CONSIGNE 1 ▸ D'après l'article sur Bernard Charbonneau, quel penseur le premier « Lumière sur » présentait-il ?
CONSIGNE 2 ▸ Recopiez à l'identique le passage de l'article sur Bernard Charbonneau compris entre « C'est une approche » et « plume à lui. », bornes incluses.

━━━ EXTRAIT CHOISI ━━━

En citations: Bernard Charbonneau
Christophe HébertShare
Chers lecteurs,
Ce lundi, j'ai pensé que j'essaierais un nouveau type d'article sur ce blog: "En citations". Dans ces articles, j'espère piquer votre curiosité par rapport à un auteur que vous ne connaissez peut-être pas, ou pas assez, par des citations qui, je crois, illustrent bien les thèmes principaux abordés par ces auteurs.
C'est une approche différente de mon autre type d'article de présentation d'auteurs, "Lumière sur", ou je fais une présentation plus classique d'un penseur que je juge important; dans "Lumière sur", c'est moi qui écris. J'estime alors que "En citations" a sa place en laissant parler l'auteur lui-même, en donnant un avant-goût de son style, de ses préoccupations, directement de sa plume à lui.
Pour ce premier article, nous ferons miroir au premier "Lumière sur", publié lundi dernier, qui présentait Jacques Ellul, en donnant le micro, si je peux ainsi m'exprimer, à son compatriote, grand ami et compagnon intellectuel, Bernard Charbonneau. Penseur précurseur de l'écologie, pour ensuite devenir un grand critique du mouvement idéologique et politique qui en découlera; homme libre, qui n'écrira, ne vivra, ne se battra que pour ce concept si mal-traité de "liberté", concept dans lequel tous ses écrits son profondément ancrés; écrivain incroyable, qui, contrairement à Ellul, maniait la plume de manière lyrique, magnifique, belle, tout en gardant un style propre, compréhensible (même si son érudition sans parallèle rendait sans aucun doute plusieurs de ses textes plus opaques qu'il ne l'aurait souhaité); voici quelques citations de ce grand monsieur, qui, je l'espère, vous donnerons le goût de dévorer son oeuvre toujours sans équivalent en ce XXIè siècle.
J'organise les citations par livre, par soucis de lisibilité et pour vous donner facilement accès à l'oeuvre complète si les citations vous intéressent.
L'État (1949)
"Le système parlementaire tel qu'il est, est un mensonge qui n'a servi, en dupant la faim de liberté des peuples modernes, qu'à préparer les tyrannies les plus écrasantes que l'humanité ait connues. Des peuples hagards à peine échappés aux flammes des bombardements votent en somnambules sous le regard de la police et sur leurs têtes les haut-parleurs rugissent: "Droit de l'homme, pouvoir législatif, constitution." Mais les peuples sont sourds, et les choses inertes; car ces mots-là, de tous sont bien les plus vides. Le système parlementaire et libéral trahit l'exigence de liberté qu'il prétend servir: parce que ses fondateurs n'ont pas considéré en face la réalité. Celle de l'homme."

━━━ DONNÉES EXTRAITES ━━━

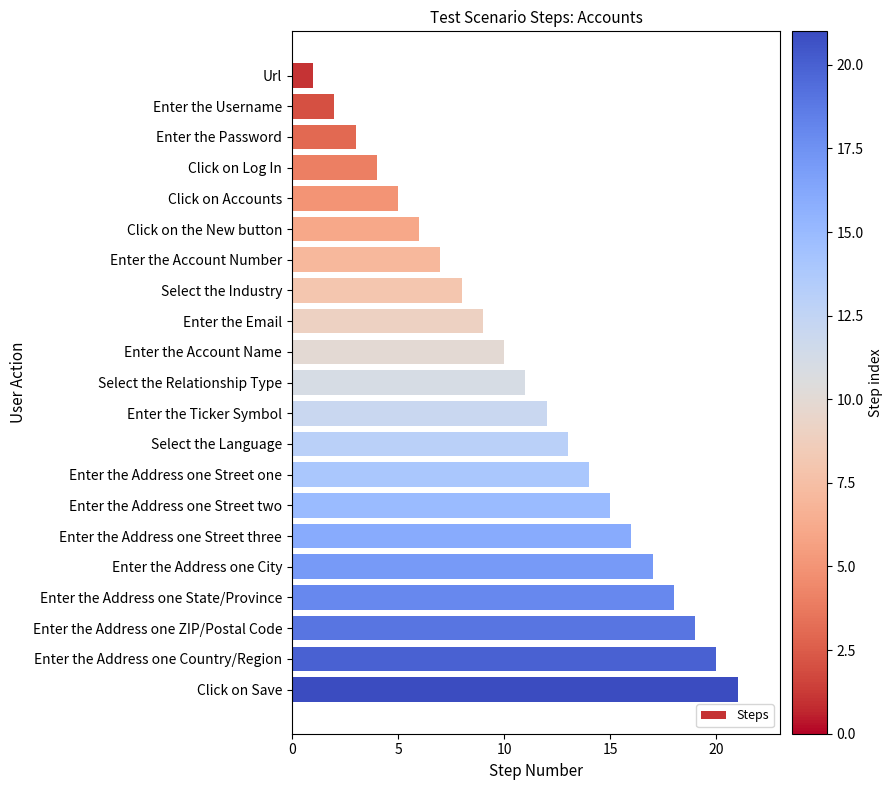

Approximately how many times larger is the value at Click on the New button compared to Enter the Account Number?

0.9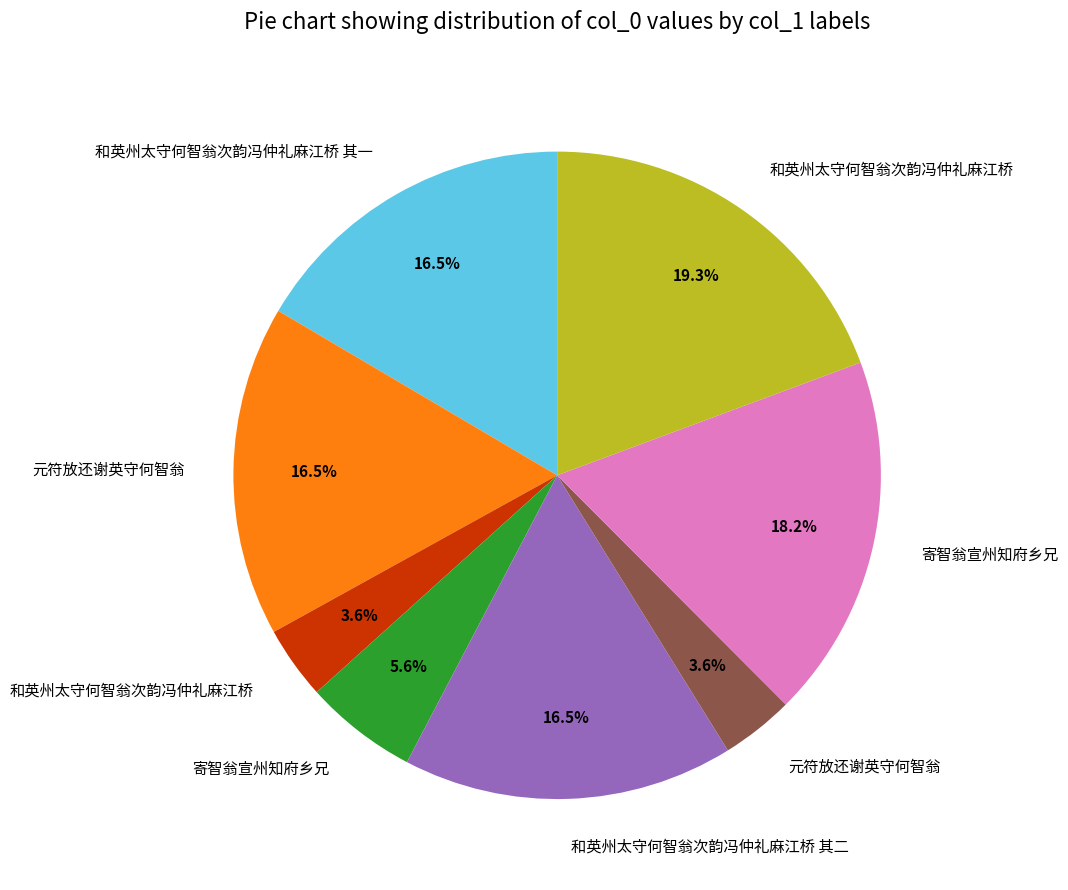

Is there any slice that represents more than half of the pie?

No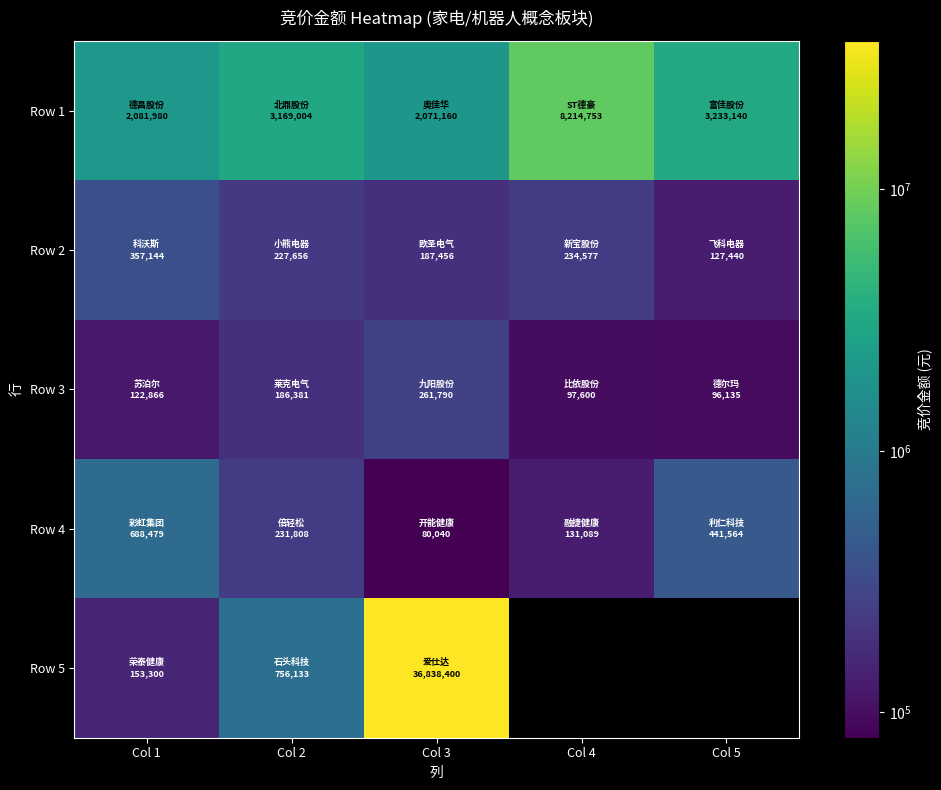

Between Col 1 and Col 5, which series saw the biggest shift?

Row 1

━━━

SOLUTION RÉDIGÉE 1 ▸ Jacques Ellul.

SOLUTION RÉDIGÉE 2 ▸
C'est une approche différente de mon autre type d'article de présentation d'auteurs, "Lumière sur", ou je fais une présentation plus classique d'un penseur que je juge important; dans "Lumière sur", c'est moi qui écris. J'estime alors que "En citations" a sa place en laissant parler l'auteur lui-même, en donnant un avant-goût de son style, de ses préoccupations, directement de sa plume à lui.